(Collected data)
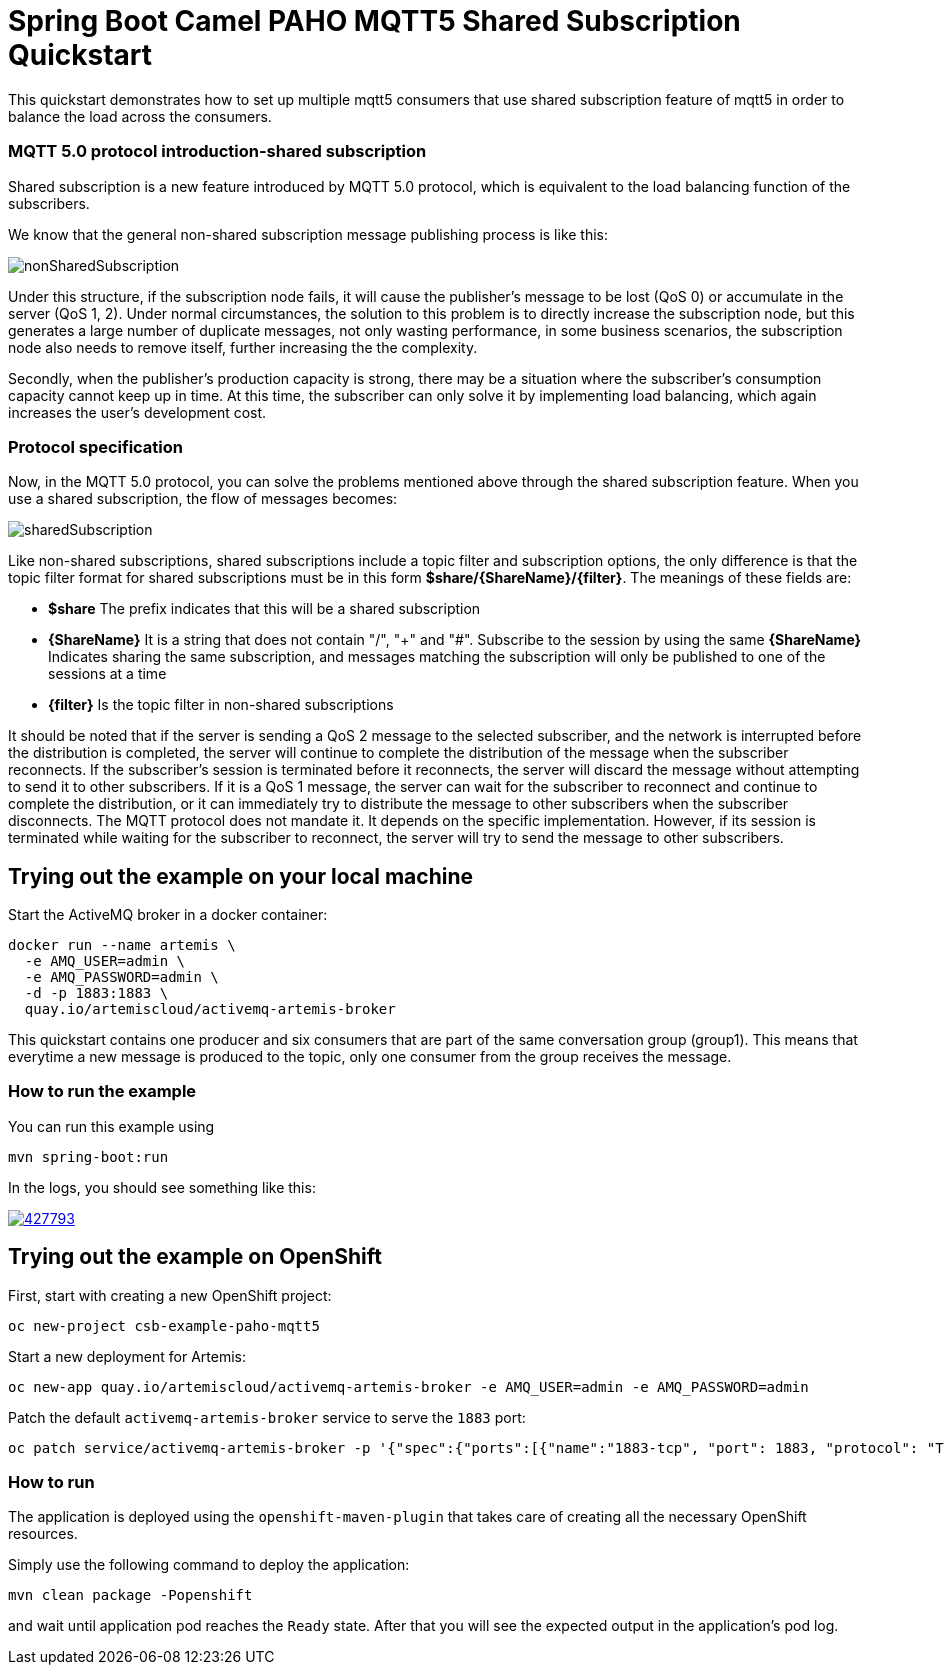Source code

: = Spring Boot Camel PAHO MQTT5 Shared Subscription Quickstart

This quickstart demonstrates how to set up multiple mqtt5 consumers that use shared subscription feature of mqtt5 in order to balance the load across the consumers.

=== MQTT 5.0 protocol introduction-shared subscription
Shared subscription is a new feature introduced by MQTT 5.0 protocol, which is equivalent to the load balancing function of the subscribers.

We know that the general non-shared subscription message publishing process is like this:

[#img-nonshared]
image::img/nonSharedSubscription.gif[]

Under this structure, if the subscription node fails, it will cause the publisher's message to be lost (QoS 0) or accumulate in the server (QoS 1, 2). Under normal circumstances, the solution to this problem is to directly increase the subscription node, but this generates a large number of duplicate messages, not only wasting performance, in some business scenarios, the subscription node also needs to remove itself, further increasing the the complexity.

Secondly, when the publisher's production capacity is strong, there may be a situation where the subscriber's consumption capacity cannot keep up in time. At this time, the subscriber can only solve it by implementing load balancing, which again increases the user's development cost.

=== Protocol specification
Now, in the MQTT 5.0 protocol, you can solve the problems mentioned above through the shared subscription feature. When you use a shared subscription, the flow of messages becomes:

[#img-nonshared]
image::img/sharedSubscription.gif[]


Like non-shared subscriptions, shared subscriptions include a topic filter and subscription options, the only difference is that the topic filter format for shared subscriptions must be in this form *$share/{ShareName}/{filter}*. The meanings of these fields are:

* *$share* The prefix indicates that this will be a shared subscription
* *{ShareName}* It is a string that does not contain "/", "+" and "#". Subscribe to the session by using the same *{ShareName}* Indicates sharing the same subscription, and messages matching the subscription will only be published to one of the sessions at a time
* *{filter}* Is the topic filter in non-shared subscriptions

It should be noted that if the server is sending a QoS 2 message to the selected subscriber, and the network is interrupted before the distribution is completed, the server will continue to complete the distribution of the message when the subscriber reconnects. If the subscriber's session is terminated before it reconnects, the server will discard the message without attempting to send it to other subscribers. If it is a QoS 1 message, the server can wait for the subscriber to reconnect and continue to complete the distribution, or it can immediately try to distribute the message to other subscribers when the subscriber disconnects. The MQTT protocol does not mandate it. It depends on the specific implementation. However, if its session is terminated while waiting for the subscriber to reconnect, the server will try to send the message to other subscribers.


== Trying out the example on your local machine

Start the ActiveMQ broker in a docker container:
----
docker run --name artemis \
  -e AMQ_USER=admin \
  -e AMQ_PASSWORD=admin \
  -d -p 1883:1883 \
  quay.io/artemiscloud/activemq-artemis-broker
----

This quickstart contains one producer and six consumers that are part of the same conversation group (group1).
This means that everytime a new message is produced to the topic, only one consumer from the group receives the message.

=== How to run the example

You can run this example using

    mvn spring-boot:run

In the logs, you should see something like this:

image::https://asciinema.org/a/427793.png[link="https://asciinema.org/a/427793"]

== Trying out the example on OpenShift

First, start with creating a new OpenShift project:

----
oc new-project csb-example-paho-mqtt5
----

Start a new deployment for Artemis:

----
oc new-app quay.io/artemiscloud/activemq-artemis-broker -e AMQ_USER=admin -e AMQ_PASSWORD=admin
----

Patch the default `activemq-artemis-broker` service to serve the `1883` port:

----
oc patch service/activemq-artemis-broker -p '{"spec":{"ports":[{"name":"1883-tcp", "port": 1883, "protocol": "TCP", "targetPort": 1883}]}}'
----

=== How to run

The application is deployed using the `openshift-maven-plugin` that takes care of creating all the necessary OpenShift resources.

Simply use the following command to deploy the application:

----
mvn clean package -Popenshift
----

and wait until application pod reaches the `Ready` state. After that you will see the expected output in the application's pod log.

• What you are asked to do:
You are asked to count the lines of the records above in which the word "creating" occurs, and to give only that number.

• Output of the exercise:
2